Use Case: A Basic Data Task Made Difficult

Let’s say that you want to visualize:

What’s Required Today?

To complete this simple analysis, you would need to:

  1. Download a 2.25 GB ZIP file.
  2. Extract it - now 26.60 GB of CSVs.
  3. Parse and filter your chosen characteristic.
  4. Download an additional 97 MB ZIP file of a DA boundary shapefile.
  5. Extract the ZIP file. Now you have a 171.72 MB file.
  6. Link the processed CSV (step #3) to the Shapefile from step #5.

All of this just to make one map.

Solution

SELECT
    geo.da_dguid,
    cop.count_total_1,
    cop.count_total_155,
    cop.count_total_168,
    CASE
        WHEN cop.count_total_168 = 0.0 THEN 0
        WHEN cop.count_total_155 = 0.0 THEN 0
        WHEN cop.count_total_168 IS NULL THEN 0
        WHEN cop.count_total_155 IS NULL THEN 0
        ELSE 
            ((cop.count_total_168/cop.count_total_155) * 100) 
    END AS percentage_over_100k,
    geo.geom
FROM
    'https://data.source.coop/dataforcanada/d4c-datapkg-statistical/processed/ca_statcan_2021A000011124_d4c-datapkg-statistical_census_pop_dissemination_areas_2021_v0.1.0-beta.parquet' AS cop,
    'https://data.source.coop/dataforcanada/d4c-datapkg-statistical/processed/ca_statcan_2021A000011124_d4c-datapkg-statistical_dissemination_areas_digital_2021_v0.1.0-beta.parquet' AS geo
WHERE geo.csd_dguid IN (
    '2021A00056001009', -- Whitehorse, YT
    '2021A00056106023', -- Yellowknife, NT
    '2021A00056204003', -- Iqaluit, NU
    '2021A00055915022', -- Vancouver, BC
    '2021A00054806016', -- Calgary, AB
    '2021A00054706027', -- Regina, SK
    '2021A00054611040', -- Winnipeg, MB
    '2021A00053506008', -- Ottawa, ON
    '2021A00052466023', -- Montréal, QC
    '2021A00051301006', -- Saint John, NB
    '2021A00051102075', -- Charlottetown, PE
    '2021A00051209034', -- Halifax, NS
    '2021A00051001519' -- St.

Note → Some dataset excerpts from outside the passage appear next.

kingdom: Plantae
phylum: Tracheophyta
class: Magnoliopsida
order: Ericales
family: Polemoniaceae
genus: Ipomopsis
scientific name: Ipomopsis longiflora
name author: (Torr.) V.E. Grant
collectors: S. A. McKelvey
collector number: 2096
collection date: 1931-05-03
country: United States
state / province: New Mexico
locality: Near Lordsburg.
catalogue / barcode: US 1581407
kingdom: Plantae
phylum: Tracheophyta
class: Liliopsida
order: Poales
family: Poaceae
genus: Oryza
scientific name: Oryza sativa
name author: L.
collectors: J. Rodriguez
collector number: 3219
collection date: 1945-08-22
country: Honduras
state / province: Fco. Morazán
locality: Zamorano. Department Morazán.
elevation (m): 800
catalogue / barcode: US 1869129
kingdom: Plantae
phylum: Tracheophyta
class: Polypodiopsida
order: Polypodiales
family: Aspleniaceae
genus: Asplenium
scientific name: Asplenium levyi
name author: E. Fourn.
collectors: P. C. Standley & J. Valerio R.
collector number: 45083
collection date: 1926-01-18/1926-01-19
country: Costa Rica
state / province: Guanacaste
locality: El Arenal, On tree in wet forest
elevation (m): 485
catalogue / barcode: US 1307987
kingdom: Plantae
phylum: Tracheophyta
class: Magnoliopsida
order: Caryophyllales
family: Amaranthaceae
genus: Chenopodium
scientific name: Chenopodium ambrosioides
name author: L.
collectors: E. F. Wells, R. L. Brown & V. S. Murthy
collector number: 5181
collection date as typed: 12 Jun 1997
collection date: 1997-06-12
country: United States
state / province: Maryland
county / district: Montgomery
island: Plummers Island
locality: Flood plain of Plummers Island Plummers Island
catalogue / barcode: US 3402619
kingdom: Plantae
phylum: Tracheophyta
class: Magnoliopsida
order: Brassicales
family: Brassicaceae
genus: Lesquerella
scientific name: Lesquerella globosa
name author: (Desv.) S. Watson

John's, NL
    ) 
AND cop.da_dguid = geo.da_dguid;

🚀 132.75 MB, 2.89 seconds

Want a DGUID for your region? Use the StatCan Geo Search Tool (2021 vintage).

Query Performance Snapshot

DuckDB Explain Analyze

Progress So Far

https://source.coop/dataforcanada/d4c-datapkg-statistical/processed/tables/{productId}.parquet

What’s Next?

  • Build a Dagster pipeline to auto-refresh WDS tables.
  • Process all Census of Population and Census of Agriculture to the highest detail available as far back as possible (work backwards: 2016, 2011, 2006, 2001, etc.).

What’s Next (Continued)

  • Build Python and R bindings for programmatic access.
  • Generate vector tiles for geographies and Census data.